東京大司教区の皆様へ 2023年平和旬間にあたって
暴力が生み出す負の力が世界に蔓延し、命が危機に直面する中で、私たちは「平和が夢」であるかのような時代を生きています。日本の教会は、今年も8月6日から15日までを平和旬間と定め、平和を想い、平和を願い、平和の実現のために行動するように呼びかけています。
3年にも及ぶ感染症による命の危機に直面してきた世界は、命を守ることの大切さを経験から学んだでしょうか。残念ながら、平和の実現が夢物語であるように、命を守るための世界的な連帯も、未だ実現する見込みはありません。それどころか、ウクライナでの戦争状態は終わりを見通すこともできず、東京教区にとっての姉妹教会であるミャンマーの状況も変化することなく、平和とはほど遠い状況が続く中で、時間だけが過ぎていきます。
今年の平和旬間でも、平和のための様々なテーマが取り上げられますが、東京教区では特に姉妹教会であるミャンマーの教会を忘れることなく、平和を祈り続けたいと思います。
ご存じのように、2021年2月1日に発生したクーデター以降、ミャンマーの国情は安定せず、人々とともに平和を求めて立ち上がったカトリック教会に対して、暴力的な攻撃も行われています。ミャンマー司教協議会会長であるチャールズ・ボ枢機卿の平和への呼びかけに応え、聖霊の導きのもとに、政府や軍の関係者が平和のために賢明な判断が出来るように、弱い立場に置かれた人々、特にミャンマーでの数多の少数民族の方々のいのちが守られるように、信仰の自由が守られるように、この平和旬間にともに祈りましょう。
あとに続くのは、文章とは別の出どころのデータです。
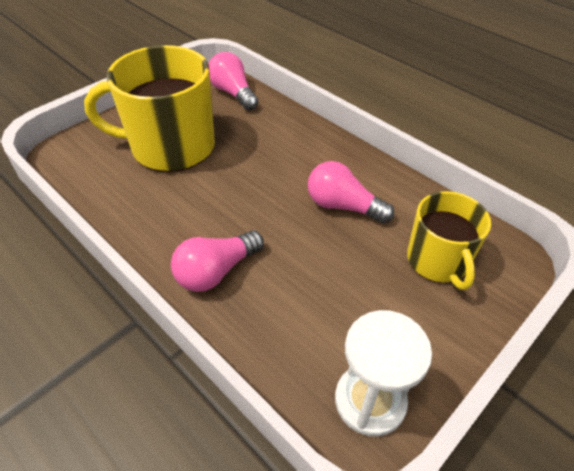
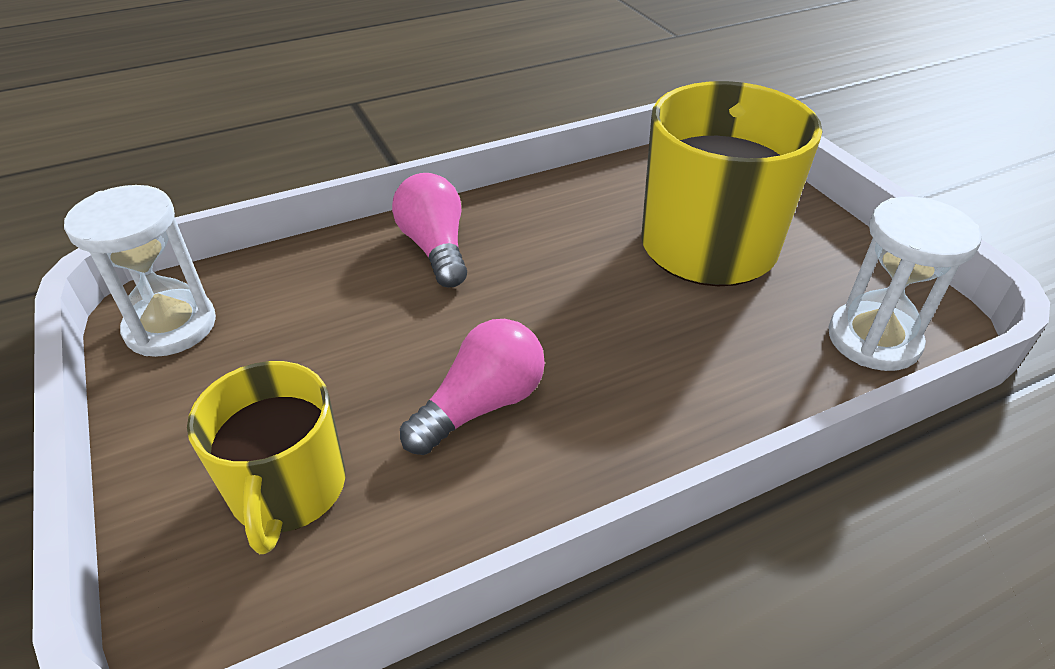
camera: 110 degrees right, 5 degrees down
pink light bulb [209,52,258,110] -> white hourglass [828,196,982,371]
yellow mug [407,191,491,290] -> yellow mug turned 105 degrees counterclockwise [187,361,345,554]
具体的な行動として、今年は久しく中断していた「平和を願うミサ」が、8月12日(土)11:00からカテドラルで捧げられます。このミサの献金は、東京教区のミャンマー委員会(担当司祭、レオ・シューマカ師)を通じてミャンマーの避難民の子どもの教育プロジェクト「希望の種」に預けられます。また、8月13日の各小教区の主日ミサは「ミャンマーの子どもたちのため」の意向で献げてくださるようお願いいたします。
共に一つの地球に生きている兄弟姉妹であるにもかかわらず、私たちは未だに支え合い助け合うことができていません。その相互不信が争いを引き起こし、その中で実際に戦争が起こり、また各国を取り巻く地域情勢も緊張が続いています。そのような不安定な状況が続くとき、どうしても私たちの心は、暴力を制して平和を確立するために暴力を用いることを良しとする思いに駆られてしまいます。
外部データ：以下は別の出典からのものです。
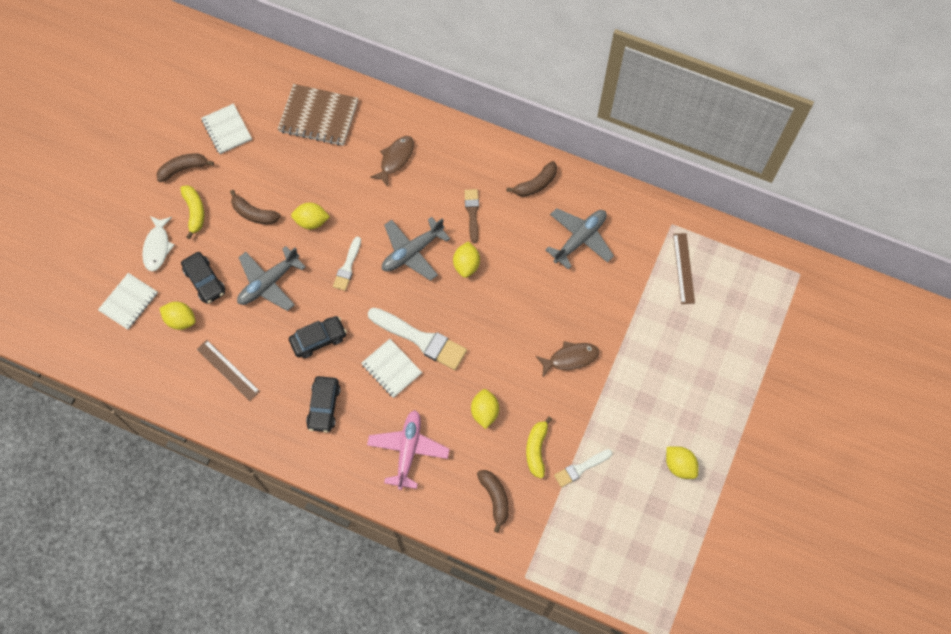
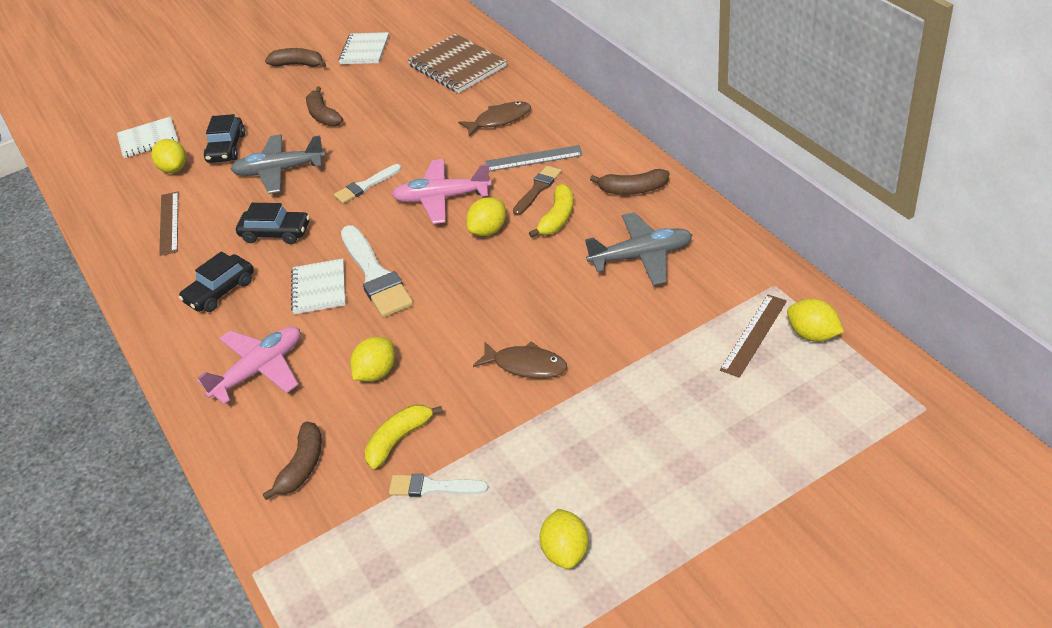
camera: 40 degrees right, 25 degrees down
white fish [142,216,174,272] -> none
yellow banana [180,185,204,239] -> yellow banana moved to [529,184,573,238]
yellow lemon [291,202,330,229] -> yellow lemon moved to [787,299,844,342]
grey plane [382,217,450,281] -> pink plane [392,159,492,224]
none -> grey ruler [485,145,583,172]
しかし暴力は、真の平和を生み出すことはありません。人間の尊厳は、暴力によって守られるべきものではありません。それは、命を創造された神への畏敬の念のうちに、互いに謙遜に耳を傾け合い、支え合う連帯によってのみ守られるものです。
加えて、「カトリック教会のカテキズム」にも記されている通り、目的が手段を正当化することはありません(1753項参照)。暴力の支配が当たり前の日常になる中で、戦争のような暴力を平和の確立のための手段として肯定することはできません。「戦争は死です」(ヨハネ・パウロ二世の「広島平和メッセージ」)。
教皇フランシスコは、2019年に訪れた長崎で、国際的な平和と安定は、「現在と未来の人類家族全体が、相互依存と共同責任によって築く未来に奉仕する、連帯と協働の世界的な倫理によってのみ実現可能」であると述べられました。その上で、「軍備拡張競争は、貴重な資源の無駄遣いです。
本来それは、人々の全人的発展と自然環境の保全に使われるべきものです。今日の世界では、何百万という子どもや家族が、人間以下の生活を強いられているにもかかわらず、武器の製造、改良、維持、商いに財が費やされ、築かれ、日ごと武器は、いっそう破壊的になっています。これらは天に対する絶え間のないテロ行為です」と指摘され、軍備拡張競争に反対の声を上げ続けるようにと励まされました。
命の危機にさらされ、困難の中で希望を見失っている人たちへの無関心が広がる世界では、異なるものを排除することで安心を得ようとする傾向が強まり、暴力的な力を持って、異質な存在を排除し排斥する動きが顕在化しています。平和を語ることは、戦争につながる様々な動きに抗う姿勢を取り続けることでもあり、同時に人間の尊厳を危機にさらし、命を暴力的に奪おうとするすべての行動に抗うことでもあります。
平和旬間にあたり、命の創造主が愛と慈しみそのものであることに思いをはせ、私たちもその愛と慈しみを社会の中に実現することができるように、祈り、行動していきましょう。